Well, the government did not shut down last week, and, apparently this is newsworthy.
Not only is this newsworthy, the feat has been heralded as one of the greatest compromises in recent years between Congress and the White House. (That is until the next day when both sides began declaring victory over the other side.)
The shutdown was prevented only after President Obama, Speaker John Boehner and Senate Majority Leader Harry Reid held a meeting to hash out this “great compromise that almost wasn’t.”
But it should never have gotten to that point. This country has something called democracy that is supposed to keep closed-door meetings from happening.
All of the partisan bickering created a huge mess that nearly resulted in the shutdown of the most powerful nation in the world, and that should be unacceptable.
Some 800,000 federal employees and all government recipients (this includes Social Security for readers that think only Welfare people get government funds) waited to see if the government they elected to protect them would throw them under the bus because election season is coming up and neither side wants to give ammunition to the other.
The truth of the matter is that the government should never shut down, and it is ridiculous that Americans have to worry about such a thing happening simply because our leaders can’t get with it.
What a sad state of affairs we have found ourselves in.
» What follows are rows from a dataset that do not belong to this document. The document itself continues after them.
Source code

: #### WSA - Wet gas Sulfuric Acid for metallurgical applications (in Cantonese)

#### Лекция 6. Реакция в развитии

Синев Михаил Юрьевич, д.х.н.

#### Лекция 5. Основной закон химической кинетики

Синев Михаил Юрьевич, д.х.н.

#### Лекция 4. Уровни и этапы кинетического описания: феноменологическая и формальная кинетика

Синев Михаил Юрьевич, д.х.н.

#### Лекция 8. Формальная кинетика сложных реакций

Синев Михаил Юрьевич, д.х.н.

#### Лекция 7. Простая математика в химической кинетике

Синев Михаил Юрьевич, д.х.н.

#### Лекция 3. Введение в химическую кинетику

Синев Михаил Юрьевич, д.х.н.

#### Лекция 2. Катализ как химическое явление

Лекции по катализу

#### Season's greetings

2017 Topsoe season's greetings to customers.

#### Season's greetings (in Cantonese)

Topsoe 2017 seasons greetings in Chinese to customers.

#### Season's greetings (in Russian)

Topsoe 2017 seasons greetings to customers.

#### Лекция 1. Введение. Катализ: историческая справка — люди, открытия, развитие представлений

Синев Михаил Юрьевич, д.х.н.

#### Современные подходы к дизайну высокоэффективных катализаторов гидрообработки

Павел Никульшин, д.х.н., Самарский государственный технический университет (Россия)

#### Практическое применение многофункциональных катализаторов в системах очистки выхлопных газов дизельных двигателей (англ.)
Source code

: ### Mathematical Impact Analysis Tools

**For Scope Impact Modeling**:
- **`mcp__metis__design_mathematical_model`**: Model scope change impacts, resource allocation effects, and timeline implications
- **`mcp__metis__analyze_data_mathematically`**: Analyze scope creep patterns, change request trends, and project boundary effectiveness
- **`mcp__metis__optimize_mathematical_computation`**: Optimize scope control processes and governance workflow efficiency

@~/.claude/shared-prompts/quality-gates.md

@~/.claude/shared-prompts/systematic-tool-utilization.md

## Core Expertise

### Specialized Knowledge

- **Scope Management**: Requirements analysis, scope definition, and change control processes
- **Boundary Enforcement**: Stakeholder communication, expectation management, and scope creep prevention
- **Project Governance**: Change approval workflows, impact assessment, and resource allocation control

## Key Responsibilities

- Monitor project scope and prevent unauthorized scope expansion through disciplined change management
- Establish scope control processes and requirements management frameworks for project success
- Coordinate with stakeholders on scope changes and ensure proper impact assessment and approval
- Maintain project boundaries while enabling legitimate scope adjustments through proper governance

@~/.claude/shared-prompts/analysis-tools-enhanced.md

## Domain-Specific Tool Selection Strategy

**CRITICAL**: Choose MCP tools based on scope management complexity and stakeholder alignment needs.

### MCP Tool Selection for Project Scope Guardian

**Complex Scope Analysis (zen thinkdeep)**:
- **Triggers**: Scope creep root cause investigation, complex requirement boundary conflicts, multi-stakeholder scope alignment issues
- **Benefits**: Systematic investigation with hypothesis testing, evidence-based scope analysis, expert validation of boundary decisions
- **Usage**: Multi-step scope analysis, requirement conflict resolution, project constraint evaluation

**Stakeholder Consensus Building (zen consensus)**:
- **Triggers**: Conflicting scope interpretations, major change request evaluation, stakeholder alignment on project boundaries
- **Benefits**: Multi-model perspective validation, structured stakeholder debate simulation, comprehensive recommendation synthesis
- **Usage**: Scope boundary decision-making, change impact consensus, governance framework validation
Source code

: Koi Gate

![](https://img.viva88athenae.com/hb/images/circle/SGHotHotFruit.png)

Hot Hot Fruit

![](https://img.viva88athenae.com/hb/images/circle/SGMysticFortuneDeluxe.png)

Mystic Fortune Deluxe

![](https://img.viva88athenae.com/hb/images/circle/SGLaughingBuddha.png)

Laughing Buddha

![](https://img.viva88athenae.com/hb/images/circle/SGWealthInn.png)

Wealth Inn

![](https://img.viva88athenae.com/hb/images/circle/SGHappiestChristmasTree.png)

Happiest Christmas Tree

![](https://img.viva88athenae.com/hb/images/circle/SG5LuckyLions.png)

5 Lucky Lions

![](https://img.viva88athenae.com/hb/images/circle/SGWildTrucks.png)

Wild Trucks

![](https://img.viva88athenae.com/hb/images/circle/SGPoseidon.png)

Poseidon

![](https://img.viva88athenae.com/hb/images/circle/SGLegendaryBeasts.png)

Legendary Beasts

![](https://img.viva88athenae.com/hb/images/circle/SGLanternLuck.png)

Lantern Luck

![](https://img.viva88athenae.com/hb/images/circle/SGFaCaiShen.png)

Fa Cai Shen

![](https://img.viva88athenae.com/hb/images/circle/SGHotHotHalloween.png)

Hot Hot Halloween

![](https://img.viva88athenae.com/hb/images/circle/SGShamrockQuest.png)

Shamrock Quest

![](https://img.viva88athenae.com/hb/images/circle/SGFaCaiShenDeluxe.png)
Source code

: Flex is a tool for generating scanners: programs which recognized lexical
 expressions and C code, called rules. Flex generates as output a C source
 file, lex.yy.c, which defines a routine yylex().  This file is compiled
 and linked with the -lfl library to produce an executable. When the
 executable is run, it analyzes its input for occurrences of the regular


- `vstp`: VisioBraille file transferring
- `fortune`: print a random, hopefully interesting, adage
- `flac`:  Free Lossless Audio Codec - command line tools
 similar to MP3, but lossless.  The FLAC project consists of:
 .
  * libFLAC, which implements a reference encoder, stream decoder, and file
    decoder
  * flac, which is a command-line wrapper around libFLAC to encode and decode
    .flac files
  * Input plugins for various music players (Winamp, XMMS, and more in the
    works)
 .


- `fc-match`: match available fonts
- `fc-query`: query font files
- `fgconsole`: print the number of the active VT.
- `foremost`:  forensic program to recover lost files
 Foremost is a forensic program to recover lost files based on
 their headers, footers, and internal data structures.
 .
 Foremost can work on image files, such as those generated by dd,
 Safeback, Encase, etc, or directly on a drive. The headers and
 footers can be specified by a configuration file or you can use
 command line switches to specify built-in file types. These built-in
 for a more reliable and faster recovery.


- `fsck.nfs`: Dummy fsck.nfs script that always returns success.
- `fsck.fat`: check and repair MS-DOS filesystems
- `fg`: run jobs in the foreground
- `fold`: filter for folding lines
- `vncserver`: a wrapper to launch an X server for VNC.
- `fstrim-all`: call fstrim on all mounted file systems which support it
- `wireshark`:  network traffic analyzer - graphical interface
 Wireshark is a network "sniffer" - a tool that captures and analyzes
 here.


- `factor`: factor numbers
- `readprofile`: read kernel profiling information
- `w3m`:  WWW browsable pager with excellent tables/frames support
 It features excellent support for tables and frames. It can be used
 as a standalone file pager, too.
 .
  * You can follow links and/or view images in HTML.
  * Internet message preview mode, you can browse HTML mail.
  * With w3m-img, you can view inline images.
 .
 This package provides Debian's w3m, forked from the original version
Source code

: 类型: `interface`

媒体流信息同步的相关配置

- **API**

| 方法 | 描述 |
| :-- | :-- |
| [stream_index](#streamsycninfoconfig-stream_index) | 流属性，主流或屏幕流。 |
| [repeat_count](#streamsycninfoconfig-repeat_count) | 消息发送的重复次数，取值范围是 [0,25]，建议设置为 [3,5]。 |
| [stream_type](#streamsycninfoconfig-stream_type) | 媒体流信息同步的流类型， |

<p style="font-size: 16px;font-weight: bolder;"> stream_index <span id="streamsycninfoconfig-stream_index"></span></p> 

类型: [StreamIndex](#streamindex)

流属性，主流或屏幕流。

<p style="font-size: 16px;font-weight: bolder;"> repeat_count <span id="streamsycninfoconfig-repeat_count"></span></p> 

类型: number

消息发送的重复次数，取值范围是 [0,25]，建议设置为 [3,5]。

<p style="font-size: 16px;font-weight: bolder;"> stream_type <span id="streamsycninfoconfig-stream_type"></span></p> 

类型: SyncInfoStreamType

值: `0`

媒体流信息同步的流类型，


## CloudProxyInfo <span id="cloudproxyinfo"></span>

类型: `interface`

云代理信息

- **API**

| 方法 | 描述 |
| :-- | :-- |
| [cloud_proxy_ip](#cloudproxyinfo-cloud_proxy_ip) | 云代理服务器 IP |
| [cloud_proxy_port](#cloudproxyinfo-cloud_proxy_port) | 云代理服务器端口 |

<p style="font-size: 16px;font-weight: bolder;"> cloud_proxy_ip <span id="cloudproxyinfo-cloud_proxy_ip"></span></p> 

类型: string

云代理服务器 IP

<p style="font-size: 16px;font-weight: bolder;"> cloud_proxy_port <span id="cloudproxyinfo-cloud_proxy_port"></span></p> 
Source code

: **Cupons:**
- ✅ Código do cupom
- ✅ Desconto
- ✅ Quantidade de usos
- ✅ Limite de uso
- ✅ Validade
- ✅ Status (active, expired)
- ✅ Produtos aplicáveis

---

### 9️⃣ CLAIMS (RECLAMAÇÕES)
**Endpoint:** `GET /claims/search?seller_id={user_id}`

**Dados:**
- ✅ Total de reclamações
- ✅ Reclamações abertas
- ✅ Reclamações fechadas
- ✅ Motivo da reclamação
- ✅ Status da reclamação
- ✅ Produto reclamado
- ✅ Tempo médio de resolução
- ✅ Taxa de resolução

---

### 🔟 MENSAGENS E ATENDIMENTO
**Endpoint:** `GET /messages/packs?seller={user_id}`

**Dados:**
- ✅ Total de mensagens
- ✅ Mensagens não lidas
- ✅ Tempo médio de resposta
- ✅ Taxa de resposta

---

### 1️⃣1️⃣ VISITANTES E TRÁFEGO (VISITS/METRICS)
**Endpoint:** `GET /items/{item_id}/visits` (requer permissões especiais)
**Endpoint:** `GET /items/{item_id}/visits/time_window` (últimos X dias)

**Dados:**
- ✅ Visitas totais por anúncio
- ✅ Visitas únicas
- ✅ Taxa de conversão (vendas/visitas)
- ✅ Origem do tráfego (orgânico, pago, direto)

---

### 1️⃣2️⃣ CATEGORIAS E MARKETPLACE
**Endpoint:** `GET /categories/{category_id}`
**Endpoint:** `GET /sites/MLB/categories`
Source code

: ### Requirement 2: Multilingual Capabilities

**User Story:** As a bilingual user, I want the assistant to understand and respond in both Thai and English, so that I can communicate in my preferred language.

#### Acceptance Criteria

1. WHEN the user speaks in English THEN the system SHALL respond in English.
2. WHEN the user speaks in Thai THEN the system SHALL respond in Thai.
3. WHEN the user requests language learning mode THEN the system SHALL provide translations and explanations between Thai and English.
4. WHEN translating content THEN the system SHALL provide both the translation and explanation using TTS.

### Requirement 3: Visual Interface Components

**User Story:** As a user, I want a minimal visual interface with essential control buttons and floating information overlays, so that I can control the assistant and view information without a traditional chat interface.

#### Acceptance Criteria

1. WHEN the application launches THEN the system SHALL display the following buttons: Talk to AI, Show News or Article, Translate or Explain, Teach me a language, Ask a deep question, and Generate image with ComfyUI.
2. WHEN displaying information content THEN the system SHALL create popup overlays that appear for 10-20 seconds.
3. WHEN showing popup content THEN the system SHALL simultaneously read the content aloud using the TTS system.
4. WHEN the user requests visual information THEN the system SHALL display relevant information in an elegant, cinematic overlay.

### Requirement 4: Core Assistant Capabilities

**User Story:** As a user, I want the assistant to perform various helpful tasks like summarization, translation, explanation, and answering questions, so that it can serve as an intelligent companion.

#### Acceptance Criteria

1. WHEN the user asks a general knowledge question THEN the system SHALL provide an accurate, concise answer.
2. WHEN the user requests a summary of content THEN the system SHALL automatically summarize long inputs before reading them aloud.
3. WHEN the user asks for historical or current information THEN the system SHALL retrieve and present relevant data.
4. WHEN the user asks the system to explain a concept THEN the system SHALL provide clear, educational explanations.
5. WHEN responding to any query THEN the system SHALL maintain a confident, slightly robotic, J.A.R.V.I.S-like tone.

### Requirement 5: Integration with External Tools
How horrible is it that the people of the United States would be made to suffer because Democrats and Republicans cannot even agree on what color the sky is?
This near shutdown of the government is proof that the two-party system has run its course. When the people you are elected to serve no longer matter, and the politics within politics are all that do, something has got to change.
Real change, not the “change” candidates tout as a way to rally people to the polls.
Maybe Congress should just divvy themselves into Team D and Team R, arm themselves and have a big street brawl down Constitution Ave. like that scene in “Gangs of New York.”
Maybe then we could elect a whole new slate of legislators who are interested in the people they serve, not the party masters holding meetings in smoke-filled rooms.
It is time the people in Congress get over themselves and work together.
More times than not, the answers to the nation’s problems are not Red answers or Blue answers. They are Purple answers.
The men and women that run Washington, D.C., need to realize that and start working together so that the word “shutdown” is never breathed again.